(Saved data entries)
════════

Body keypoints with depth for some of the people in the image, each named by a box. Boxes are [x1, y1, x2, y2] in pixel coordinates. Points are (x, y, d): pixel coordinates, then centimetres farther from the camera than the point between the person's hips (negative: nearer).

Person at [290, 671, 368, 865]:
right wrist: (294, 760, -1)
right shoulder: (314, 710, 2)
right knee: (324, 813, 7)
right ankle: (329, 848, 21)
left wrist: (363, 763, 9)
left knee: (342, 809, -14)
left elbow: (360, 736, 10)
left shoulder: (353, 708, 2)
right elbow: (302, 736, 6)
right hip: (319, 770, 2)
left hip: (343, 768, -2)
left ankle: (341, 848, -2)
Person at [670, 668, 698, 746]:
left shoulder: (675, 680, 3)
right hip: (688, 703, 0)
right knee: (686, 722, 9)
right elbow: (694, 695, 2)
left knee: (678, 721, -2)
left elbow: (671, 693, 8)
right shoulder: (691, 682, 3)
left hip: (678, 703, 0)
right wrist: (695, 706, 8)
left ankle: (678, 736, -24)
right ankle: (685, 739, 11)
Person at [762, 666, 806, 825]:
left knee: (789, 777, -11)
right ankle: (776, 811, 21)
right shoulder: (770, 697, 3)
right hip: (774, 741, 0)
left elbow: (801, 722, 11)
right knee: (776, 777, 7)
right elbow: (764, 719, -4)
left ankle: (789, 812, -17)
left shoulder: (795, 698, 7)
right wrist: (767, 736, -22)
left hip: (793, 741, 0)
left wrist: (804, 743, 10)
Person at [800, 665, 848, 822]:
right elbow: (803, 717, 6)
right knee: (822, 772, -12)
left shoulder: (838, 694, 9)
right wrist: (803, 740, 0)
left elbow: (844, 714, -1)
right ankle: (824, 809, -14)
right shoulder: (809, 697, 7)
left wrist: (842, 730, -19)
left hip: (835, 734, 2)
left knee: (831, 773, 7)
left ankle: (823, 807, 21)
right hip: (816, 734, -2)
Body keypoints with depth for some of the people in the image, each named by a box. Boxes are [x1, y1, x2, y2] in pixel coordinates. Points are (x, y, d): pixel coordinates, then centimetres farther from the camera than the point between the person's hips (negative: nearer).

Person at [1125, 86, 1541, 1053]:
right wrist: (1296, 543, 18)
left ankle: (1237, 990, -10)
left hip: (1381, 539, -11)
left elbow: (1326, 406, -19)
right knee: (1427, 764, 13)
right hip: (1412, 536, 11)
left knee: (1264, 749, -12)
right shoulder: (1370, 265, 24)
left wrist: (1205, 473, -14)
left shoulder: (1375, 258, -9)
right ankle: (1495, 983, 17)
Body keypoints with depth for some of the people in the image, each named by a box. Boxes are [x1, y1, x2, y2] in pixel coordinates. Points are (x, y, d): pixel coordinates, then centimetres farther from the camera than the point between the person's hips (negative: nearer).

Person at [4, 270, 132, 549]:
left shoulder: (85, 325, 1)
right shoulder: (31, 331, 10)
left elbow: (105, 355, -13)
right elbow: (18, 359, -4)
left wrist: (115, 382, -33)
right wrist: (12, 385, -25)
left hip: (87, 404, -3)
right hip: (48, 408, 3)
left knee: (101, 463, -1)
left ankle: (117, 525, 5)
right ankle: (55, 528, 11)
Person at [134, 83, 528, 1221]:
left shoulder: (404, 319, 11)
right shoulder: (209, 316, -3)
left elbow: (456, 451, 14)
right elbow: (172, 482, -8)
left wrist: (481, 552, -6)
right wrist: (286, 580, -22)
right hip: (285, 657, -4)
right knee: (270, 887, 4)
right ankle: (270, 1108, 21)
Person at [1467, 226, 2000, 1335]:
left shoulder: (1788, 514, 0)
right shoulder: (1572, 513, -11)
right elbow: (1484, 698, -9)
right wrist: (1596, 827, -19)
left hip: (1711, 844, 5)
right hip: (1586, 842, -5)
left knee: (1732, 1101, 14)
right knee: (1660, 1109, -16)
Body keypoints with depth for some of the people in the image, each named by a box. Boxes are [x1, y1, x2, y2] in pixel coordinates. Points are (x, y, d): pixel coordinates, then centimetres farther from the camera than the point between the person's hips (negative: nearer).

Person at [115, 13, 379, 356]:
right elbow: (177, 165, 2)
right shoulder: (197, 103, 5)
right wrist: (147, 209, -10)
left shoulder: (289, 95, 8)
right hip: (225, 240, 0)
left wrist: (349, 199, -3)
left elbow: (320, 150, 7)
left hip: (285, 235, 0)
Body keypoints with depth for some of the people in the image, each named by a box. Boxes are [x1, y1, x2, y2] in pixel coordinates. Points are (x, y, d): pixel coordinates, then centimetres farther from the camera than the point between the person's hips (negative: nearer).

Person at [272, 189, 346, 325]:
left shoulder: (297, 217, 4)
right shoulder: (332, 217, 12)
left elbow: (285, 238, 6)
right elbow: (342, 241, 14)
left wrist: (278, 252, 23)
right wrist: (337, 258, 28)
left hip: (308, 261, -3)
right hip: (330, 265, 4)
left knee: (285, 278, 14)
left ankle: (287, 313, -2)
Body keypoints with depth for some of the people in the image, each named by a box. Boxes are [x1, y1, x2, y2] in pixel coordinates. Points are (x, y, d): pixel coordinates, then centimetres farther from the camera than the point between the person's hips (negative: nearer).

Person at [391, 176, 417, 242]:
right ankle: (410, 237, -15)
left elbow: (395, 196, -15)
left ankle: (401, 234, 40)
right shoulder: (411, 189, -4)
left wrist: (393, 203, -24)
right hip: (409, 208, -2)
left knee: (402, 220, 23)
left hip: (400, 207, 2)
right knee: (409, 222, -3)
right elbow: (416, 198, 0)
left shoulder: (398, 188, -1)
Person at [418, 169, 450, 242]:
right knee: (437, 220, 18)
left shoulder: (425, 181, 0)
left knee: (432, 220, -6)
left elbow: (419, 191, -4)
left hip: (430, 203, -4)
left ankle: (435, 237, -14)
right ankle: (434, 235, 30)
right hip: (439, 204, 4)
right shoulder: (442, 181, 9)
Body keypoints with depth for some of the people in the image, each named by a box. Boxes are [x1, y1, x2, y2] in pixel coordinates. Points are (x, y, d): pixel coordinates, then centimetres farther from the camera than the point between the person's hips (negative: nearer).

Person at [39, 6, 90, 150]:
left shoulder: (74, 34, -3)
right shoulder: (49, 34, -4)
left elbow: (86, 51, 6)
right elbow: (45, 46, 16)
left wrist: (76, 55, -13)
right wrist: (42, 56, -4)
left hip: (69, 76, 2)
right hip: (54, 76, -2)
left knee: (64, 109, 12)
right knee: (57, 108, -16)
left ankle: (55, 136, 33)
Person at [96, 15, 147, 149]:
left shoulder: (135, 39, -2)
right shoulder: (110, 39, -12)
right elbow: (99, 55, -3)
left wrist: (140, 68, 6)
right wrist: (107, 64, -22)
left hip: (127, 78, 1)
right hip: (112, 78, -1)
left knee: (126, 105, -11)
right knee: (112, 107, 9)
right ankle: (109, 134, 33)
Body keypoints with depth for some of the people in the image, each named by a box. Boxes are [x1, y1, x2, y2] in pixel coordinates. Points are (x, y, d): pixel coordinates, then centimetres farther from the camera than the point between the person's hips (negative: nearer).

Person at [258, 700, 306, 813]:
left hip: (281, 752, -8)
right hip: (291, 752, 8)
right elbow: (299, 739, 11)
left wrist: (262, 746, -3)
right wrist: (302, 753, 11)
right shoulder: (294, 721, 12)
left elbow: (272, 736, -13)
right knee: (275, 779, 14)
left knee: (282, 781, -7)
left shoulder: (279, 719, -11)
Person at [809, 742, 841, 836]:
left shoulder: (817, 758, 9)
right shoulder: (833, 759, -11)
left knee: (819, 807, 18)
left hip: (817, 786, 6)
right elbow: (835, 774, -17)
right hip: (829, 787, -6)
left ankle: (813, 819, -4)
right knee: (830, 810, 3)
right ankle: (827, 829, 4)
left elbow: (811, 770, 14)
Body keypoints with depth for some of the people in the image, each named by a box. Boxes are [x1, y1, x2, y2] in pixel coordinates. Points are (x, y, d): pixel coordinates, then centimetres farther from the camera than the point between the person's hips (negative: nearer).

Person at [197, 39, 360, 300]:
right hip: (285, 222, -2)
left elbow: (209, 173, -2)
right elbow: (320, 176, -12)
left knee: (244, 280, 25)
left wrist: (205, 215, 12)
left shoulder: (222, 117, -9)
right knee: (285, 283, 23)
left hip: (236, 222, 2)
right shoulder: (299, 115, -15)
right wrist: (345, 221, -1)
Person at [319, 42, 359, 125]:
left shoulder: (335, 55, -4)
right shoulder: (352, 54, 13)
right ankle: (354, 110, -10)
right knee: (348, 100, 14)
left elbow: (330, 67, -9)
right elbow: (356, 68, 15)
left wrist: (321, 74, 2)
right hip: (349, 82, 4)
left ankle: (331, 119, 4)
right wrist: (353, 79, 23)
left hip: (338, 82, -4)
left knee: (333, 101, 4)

════════

## Task prompt
Print the items above again without any changes, covering the stretch from the line that contains "right hip: (829, 787, -6)" through the line that contains "right elbow: (356, 68, 15)", with both of those lines included.

## Result for this task
right hip: (829, 787, -6)
left ankle: (813, 819, -4)
right knee: (830, 810, 3)
right ankle: (827, 829, 4)
left elbow: (811, 770, 14)
Body keypoints with depth for some of the people in the image, each named by a box. Boxes are [x1, y1, x2, y2] in pixel coordinates. Points are (x, y, d): pixel coordinates, then centimetres farther from the camera than the point between the person's hips (negative: nearer).

Person at [197, 39, 360, 300]:
right hip: (285, 222, -2)
left elbow: (209, 173, -2)
right elbow: (320, 176, -12)
left knee: (244, 280, 25)
left wrist: (205, 215, 12)
left shoulder: (222, 117, -9)
right knee: (285, 283, 23)
left hip: (236, 222, 2)
right shoulder: (299, 115, -15)
right wrist: (345, 221, -1)
Person at [319, 42, 359, 125]:
left shoulder: (335, 55, -4)
right shoulder: (352, 54, 13)
right ankle: (354, 110, -10)
right knee: (348, 100, 14)
left elbow: (330, 67, -9)
right elbow: (356, 68, 15)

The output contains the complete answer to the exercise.